Kegiatan tersebut merupakan rutinitas tahunan yang telah dijalankan Bunyamin sejak 2007 hingga saat ini. Ia menyebut, sepuluh malam terakhir Ramadan menjadi momentum penting untuk mendekatkan diri kepada Allah SWT.
“Sepuluh hari terakhir kami fokus beribadah. I’tikaf di Masjidil Haram sudah menjadi rutinitas tahunan sejak 2007,” ujarnya, Kamis.
Usai menjalani i’tikaf di Makkah, Bunyamin dijadwalkan melanjutkan perjalanan ke Madinah untuk melaksanakan salat Idulfitri sebelum kembali ke Indonesia.
“Setelah i’tikaf dan lebaran di Madinah, kami akan kembali ke Indonesia untuk melanjutkan aktivitas,” katanya.
Meski tengah fokus beribadah, Bunyamin tetap menjalankan tanggung jawabnya dalam mengawal operasional Annur Maarif. Ia melakukan evaluasi serta memberikan arahan kepada tim di sektor Makkah dan Madinah guna memastikan pelayanan kepada jamaah tetap berjalan optimal.
Menurutnya, konsistensi pelayanan menjadi hal utama dalam mendampingi jamaah selama menjalankan ibadah di Tanah Suci.
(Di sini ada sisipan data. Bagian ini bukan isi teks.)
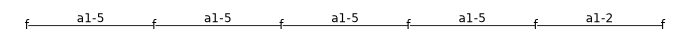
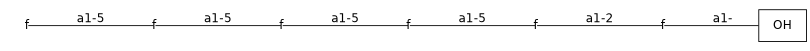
  graph {
    nodesep=0.05
    rankdir=LR
    ranksep=0.8
    splines=false
    node [fixedsize=true fontname=DejaVuSans labelfontsize=12 scale=true shape=none]
    edge [fontname=DejaVuSans headclip=false labelangle=320.0 labeldistance=1.2 labelfontsize=12 tailclip=false]
+   n1 [label=OH shape=box]
    n2 [height=0.7 label=f]
    n3 [height=0.7 label=f]
    n4 [height=0.7 label=f]
    n5 [height=0.7 label=f]
    n6 [height=0.7 label=f]
    n7 [height=0.7 label=f]
+   n2 -- n1 [headclip=true label="a1-"]
    n3 -- n2 [label="a1-2"]
    n4 -- n3 [label="a1-5"]
    n5 -- n4 [label="a1-5"]
    n6 -- n5 [label="a1-5"]
    n7 -- n6 [label="a1-5"]
  }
Annur Travel diketahui menjadi salah satu biro perjalanan umrah asal Sulawesi Selatan yang memiliki kantor cabang di Makkah dan Madinah, serta didukung armada bus operasional sendiri.
Memasuki akhir musim umrah, Annur mulai mempersiapkan penyelenggaraan ibadah haji 2026 melalui KBIHU Annur Maarif. Di Kabupaten Sidrap, KBIHU Annur Maarif disebut sebagai satu-satunya kelompok bimbingan yang akan memberangkatkan jamaah haji tahun ini.
Selain itu, Annur juga akan memberangkatkan jamaah haji plus. Secara administratif, seluruh proses, termasuk penerbitan visa haji, telah dinyatakan rampung 100 persen.
Dengan persiapan tersebut, Annur menargetkan pelayanan maksimal bagi jamaah, baik pada sisa musim umrah maupun penyelenggaraan haji mendatang.